Does SLI and G-sync show microstutter?

hdgamer

Gawd
Joined
Sep 28, 2009
Messages
816
Was wondering about this? Maybe doing an upgrade from my 30" 2560x1600 Dell to another monitor once I see more g-sync capable monitors hit the market. My eyes are very sensitive to blur and stutter and would like to get a monitor that omits that completely if possible.
 
Asus/Nvidia says that microstutter is eliminated with G-Sync. I don't know how true that is, since they also say there should be no screen tearing at least on Desktop Applications with GTX680 SLI setup and I have massive screen tearing...
 
Other than the Asus ROG Swift PG278Q, only 1080 screens are planned as of right now. If that Asus ends up being a nice monitor, it probably wouldn't be a bad switch from 1600 to 1440.

Wonder what the colour reproduction on that thing will be like, if it's TN then it must be a damn good one as I don't think I've ever seen a TN panel marketed with it's colour reproduction information being mentioned (16.7m)
 
Supposedly Q2.

I don't know for sure if it's a TN panel, but if it's 120hz, and 1ms response time it might be. Possibly PLS?
 
"Show" is kind of an ambiguous word in this context. Uneven frame delivery is inherent in SLI/Crossfire, and a monitor cannot eliminate it. Whether G-Sync helps make it less noticeable, though, is subjective.

I don't think NVIDIA ever said that microstutter is eliminated with G-Sync. They have said however, that stutter is, and only in reference to vsync-related stuttering.
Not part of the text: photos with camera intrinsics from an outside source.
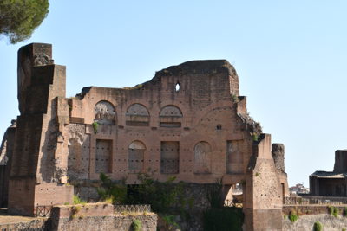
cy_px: 116
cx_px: 174
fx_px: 752
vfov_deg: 17.5
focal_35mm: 78
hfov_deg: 26.0
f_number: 5
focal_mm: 52
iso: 100
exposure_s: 1/500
There are all sorts of ways stuttering manifests, and vsync stutter is the only one G-Sync is designed to resolve.
 
Wonder what the colour reproduction on that thing will be like, if it's TN then it must be a damn good one as I don't think I've ever seen a TN panel marketed with it's colour reproduction information being mentioned (16.7m)

It has been confirmed that the panel is 8-bit as oppose to 6-bit plus dithering a la most other TN panels.
 
Other than the Asus ROG Swift PG278Q, only 1080 screens are planned as of right now. If that Asus ends up being a nice monitor, it probably wouldn't be a bad switch from 1600 to 1440.

I use a 28 inch monitor at work and a 30 inch monitor at home. The difference is negligible at the end of the day.

I too am interested in the Asus 28' monitor now that I know it is 120mhz. 4K with only 30mhz won't cut it for me.
 
I've never seen microstutter with Kepler sli. I'm generally pretty sensitive to it too.

They type of jutter that g-sync is made to get rid of isn't "microstutter". Microstutter=AFR related imo

Edit: I've never seen Kepler sli have any issues in games that scale well I should say.